ABSTRACT

Throughout the Cold War, it was common practise that major powers did not participate in peacekeeping operations. Similarly, NATO members were also commonly excluded from such operations. There were exceptions; most notably the Canadians, Danes and Norwegians, and the British provided contingents for UNFICYP principally because that Force could not operate without the support of the British Sovereign Base Areas (SBAs) on Cyprus. The MSC was therefore seen as unable to exercise any command and control of operations in which the nations which they represent took so little part, operations of which they were so little representative. This was especially true as matters of international peace and security were seen as almost entirely of regional significance, and were generally regulated by regional treaties.2 There were of course no peacekeeping operations in Europe. Thus the largely Euro-Atlantic MSC, quite aside from the East-West split characteristic of a bi-polar world, and a polarized world body, was considered unsuitable even to advise on the very issues and operations it had been created to help oversee.

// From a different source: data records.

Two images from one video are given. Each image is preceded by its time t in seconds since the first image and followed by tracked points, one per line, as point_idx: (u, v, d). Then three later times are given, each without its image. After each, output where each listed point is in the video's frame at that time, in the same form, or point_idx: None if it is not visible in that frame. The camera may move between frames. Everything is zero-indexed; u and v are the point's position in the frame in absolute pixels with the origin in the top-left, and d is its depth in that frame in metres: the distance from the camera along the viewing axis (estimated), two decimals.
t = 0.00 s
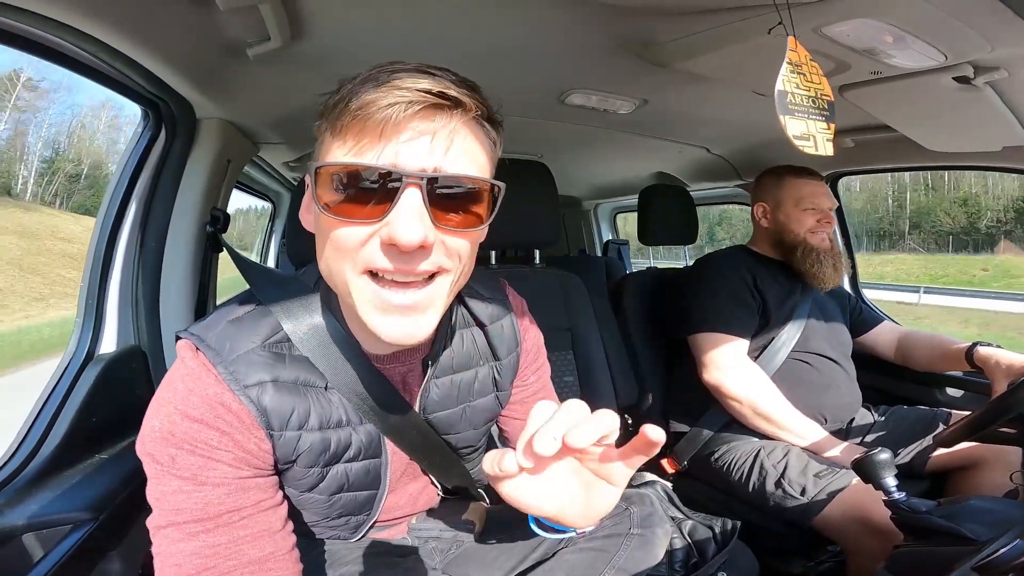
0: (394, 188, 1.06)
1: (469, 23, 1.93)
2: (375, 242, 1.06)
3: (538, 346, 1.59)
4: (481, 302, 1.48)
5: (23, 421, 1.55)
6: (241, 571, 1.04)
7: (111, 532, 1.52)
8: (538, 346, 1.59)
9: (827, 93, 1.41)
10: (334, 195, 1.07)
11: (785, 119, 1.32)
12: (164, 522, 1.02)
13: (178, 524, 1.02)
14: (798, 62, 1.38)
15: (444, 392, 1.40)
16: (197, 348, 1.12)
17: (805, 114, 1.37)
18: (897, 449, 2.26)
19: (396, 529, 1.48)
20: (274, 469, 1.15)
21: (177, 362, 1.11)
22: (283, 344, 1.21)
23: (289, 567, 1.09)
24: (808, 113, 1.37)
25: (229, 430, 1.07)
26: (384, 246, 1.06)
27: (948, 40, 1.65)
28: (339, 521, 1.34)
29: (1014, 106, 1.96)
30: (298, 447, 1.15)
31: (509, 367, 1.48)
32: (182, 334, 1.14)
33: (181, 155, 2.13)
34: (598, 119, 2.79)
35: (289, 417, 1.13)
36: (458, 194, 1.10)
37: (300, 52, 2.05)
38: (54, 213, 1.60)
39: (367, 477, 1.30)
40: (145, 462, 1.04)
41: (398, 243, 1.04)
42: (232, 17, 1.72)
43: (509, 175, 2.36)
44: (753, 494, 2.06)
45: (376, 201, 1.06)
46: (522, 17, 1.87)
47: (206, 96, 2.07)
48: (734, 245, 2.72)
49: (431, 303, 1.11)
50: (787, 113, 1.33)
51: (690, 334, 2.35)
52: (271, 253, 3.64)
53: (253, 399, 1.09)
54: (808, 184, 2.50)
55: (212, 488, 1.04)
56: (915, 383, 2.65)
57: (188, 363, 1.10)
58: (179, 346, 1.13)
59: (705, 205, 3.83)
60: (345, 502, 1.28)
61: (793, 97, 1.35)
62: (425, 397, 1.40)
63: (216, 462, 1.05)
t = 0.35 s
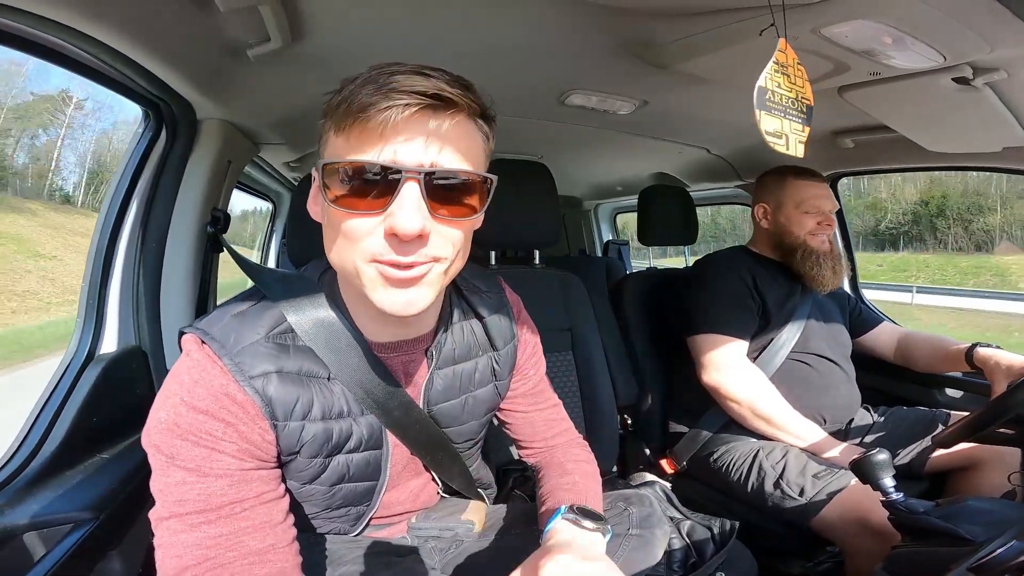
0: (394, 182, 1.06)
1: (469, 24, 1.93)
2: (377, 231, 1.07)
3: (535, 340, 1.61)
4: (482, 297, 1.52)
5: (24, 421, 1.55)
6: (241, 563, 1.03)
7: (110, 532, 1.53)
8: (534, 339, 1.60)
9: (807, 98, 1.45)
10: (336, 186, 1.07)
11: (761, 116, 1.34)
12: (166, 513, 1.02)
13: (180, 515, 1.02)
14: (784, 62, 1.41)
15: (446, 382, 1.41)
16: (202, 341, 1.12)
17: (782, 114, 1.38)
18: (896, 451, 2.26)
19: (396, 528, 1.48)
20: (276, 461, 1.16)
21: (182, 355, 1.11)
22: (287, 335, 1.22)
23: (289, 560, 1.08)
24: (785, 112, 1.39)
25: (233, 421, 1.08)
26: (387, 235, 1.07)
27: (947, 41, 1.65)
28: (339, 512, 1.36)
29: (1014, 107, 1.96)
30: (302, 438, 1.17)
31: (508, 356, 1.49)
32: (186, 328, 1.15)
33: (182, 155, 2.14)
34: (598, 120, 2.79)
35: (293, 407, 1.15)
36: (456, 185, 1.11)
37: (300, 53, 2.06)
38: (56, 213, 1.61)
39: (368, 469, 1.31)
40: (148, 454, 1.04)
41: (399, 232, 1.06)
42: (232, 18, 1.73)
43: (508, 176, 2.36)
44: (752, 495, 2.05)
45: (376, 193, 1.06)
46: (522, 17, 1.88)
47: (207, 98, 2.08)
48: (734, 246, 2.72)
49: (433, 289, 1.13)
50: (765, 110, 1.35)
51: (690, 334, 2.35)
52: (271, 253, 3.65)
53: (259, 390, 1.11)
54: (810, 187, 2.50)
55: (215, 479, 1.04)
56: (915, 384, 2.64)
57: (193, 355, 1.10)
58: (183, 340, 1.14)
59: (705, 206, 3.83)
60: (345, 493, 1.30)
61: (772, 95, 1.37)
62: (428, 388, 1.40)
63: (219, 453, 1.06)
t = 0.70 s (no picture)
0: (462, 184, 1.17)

The situation was allowed to drift on like this with little (if any) re-examination, despite indications of changing circumstances as we began to emerge from the Cold War. This drift was likely due in no small part to a generally suspicious attitude towards, when not a distinct hostility to peacekeeping operations, on the part of just those powers who provided the MSC. There was (and there remains) as well an institutional resistance by some of those same members to any measures that might have strengthened any of the capacities of the United Nations.